Poverty

June 17th, 2015

CoinsBecause you did not serve the Lord your God joyfully and gladly in the time of prosperity, therefore in hunger and thirst, in nakedness and dire poverty, you will serve the enemies the Lord sends against you. He will put an iron yoke on your neck until he has destroyed you.

Deuteronomy 28:47-48

All throughout the Old and New Covenant, poverty is a part of the curse.  It is said, it doesn’t take much time of the hunger of famine to humble a man.  The same is true of poverty.

Christ’s Kingdom, Paul writes, consists of Righteousness, Peace, and Joy in the Holy Ghost (Romans 14:17).  When Paul wrote of not muzzling the ox that is treading out the grain, he said that the reason was that the plowman should plow in hope (1 Corinthians 9:10).

Beloved, I pray that in all respects you may prosper and be in good health, just as your soul prospers.

3 John 1:2

The greatest yoke of poverty is poverty of heart, that of a hopeless, joyless, and peaceless existence.  While poverty of spirit, the lacking of inner strength and vitality (Proverbs 20:27) is the place where God can show Himself the strongest in our our lives, there is this other form of poverty, which can neither see nor enter into the promise of God.
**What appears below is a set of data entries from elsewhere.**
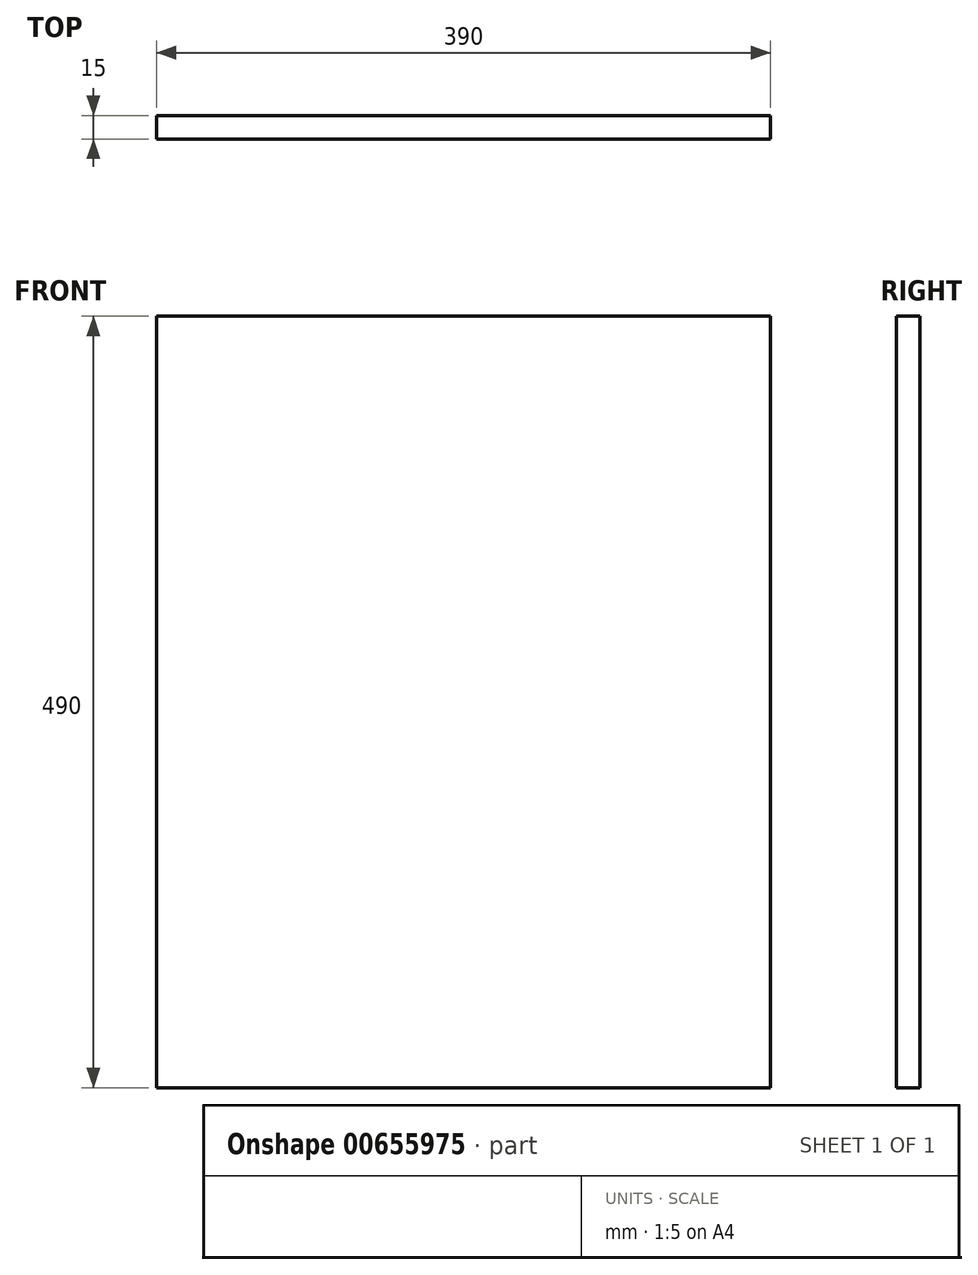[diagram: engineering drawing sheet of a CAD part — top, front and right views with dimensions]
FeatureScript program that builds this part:
annotation { "Feature Type Name" : "Feature", "Feature Type Description" : "" }
export const myFeature = defineFeature(function(context is Context, id is Id, definition is map)
    precondition{}
    {
        {
            var Q0;
            Q0=qCreatedBy(makeId("Front.planeOp"),FACE);
            var sketch = newSketch(context, id + "F0", { "sketchPlane" : qUnion([Q0])});
            skLineSegment(sketch, "E0.bottom", {"start": v(0, 0) * mm, "end": v(390, 0) * mm});
            skLineSegment(sketch, "E0.top", {"start": v(0, 490) * mm, "end": v(390, 490) * mm});
            skLineSegment(sketch, "E0.left", {"start": v(0, 0) * mm, "end": v(0, 490) * mm});
            skLineSegment(sketch, "E0.right", {"start": v(390, 0) * mm, "end": v(390, 490) * mm});
            skSolve(sketch);
        }
        {
            var Q0;
            Q0=makeQuery(id+"F0.imprint","IMPRINT",FACE,{"disambiguationData":[TD([[makeQuery(id+"F0.imprint","IMPRINT",EDGE,{"derivedFrom":sQuery(id+"F0.wireOp",EDGE,"E0.bottom")}),1.0]])]});
            extrude(context, id + "F1", {"entities" : qUnion([Q0]), "depth" : 15 * mm, "offsetDistance" : 25.4 * mm});
        }
    });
God’s desire is that we be well-provided for.  Whether that is in the palace of a king as Daniel was, or beside the faltering brook fed by ravens like Elijah, how it looks to the outward man is not as important as being renewed day by day from within (2 Corinthinas 4:16).

And my God will supply all your needs according to His riches in glory in Christ Jesus.

Philippians 4:19

God’s motivation is more than enough.  Even in the parable of the treasure in the field (Matthew 13:44), the man was never “losing” anything, ultimately.  While the cost of the treasure was everything the man owned, the treasure in the field was of such a greater worth as to offset the cost.  Jesus Himself said not to store up treasure upon the Earth, but in heaven.  While the nature of the treasure is different than worldly riches, the value of the treasure is always increased.

Poverty of heart exists when the heart cannot believe, cannot see the provision of Christ.  Christ Himself, when He saw the woman cast in her last coins, saw the wealth of the woman, all that she had (Mark 12:41-44).  He saw the truth of the situation, beyond the confines of the natural, to the pure essence of what the woman was.  This woman must have seen what others could not.  Her vision was greater than the others, and her wealth was as well, because she counted of greater worth the giving of her coins to the temple of God, rather than hoarding what to many was too little to do anything with.

God does not withhold any good thing from those who walk uprightly (Psalm 84:11). The lions may grow weak and hungry, but those who seek the Lord lack no good thing (Psalm 34:10).

Poverty is a stricken heart, unable to see beyond what it cannot hold onto, unable to believe and to hope, and unable to step beyond the ordinary, the mundane, and see something greater.  It is always poor, whether it has an abundance or a lack, because it possess nothing of the Eternal, nothing of hoping or believing, and nothing of worth.

John’s prayer, in his third epistle, is simply that, following the prosperity of the soul, that we would be well provided for and be healthy.  And, this is indeed the case.

Where is there lack?  Where there is no hope.  Where is there abundance?  Where men see, believe, and step out.

What is poverty?  The inability to see what one has.

For whoever has, to him more shall be given; and whoever does not have, even what he has shall be taken away from him.

Mark 4:25

The problem with the man in the second category in this verse is apparent by what happens to him.  If he has something taken away from him, that means he was wrong in believing he did not have in the first place.  When we see what we do have, whether it simply be our breath, our daily existence, or even just our worship, and choose to make it do something, we set off a pattern in God’s heart that cannot be stopped, a diligence that will be rewarded.  More is added, until we have abundance.  Like the loaves and fishes, while some were observing what they did not have, not enough money to buy the bread, Jesus asked what they did have, and said it would be enough.

God is able to do more with a thankful heart than He ever could with anything else.

Breaking the curse of poverty is more about the ending of the cycles of hopelessness, despair, and doubt, than it is about the filling of the pockets with currency.  Once you do the former, the latter will simply happen.  If you fail to do the former, no amount of aid will ever be enough.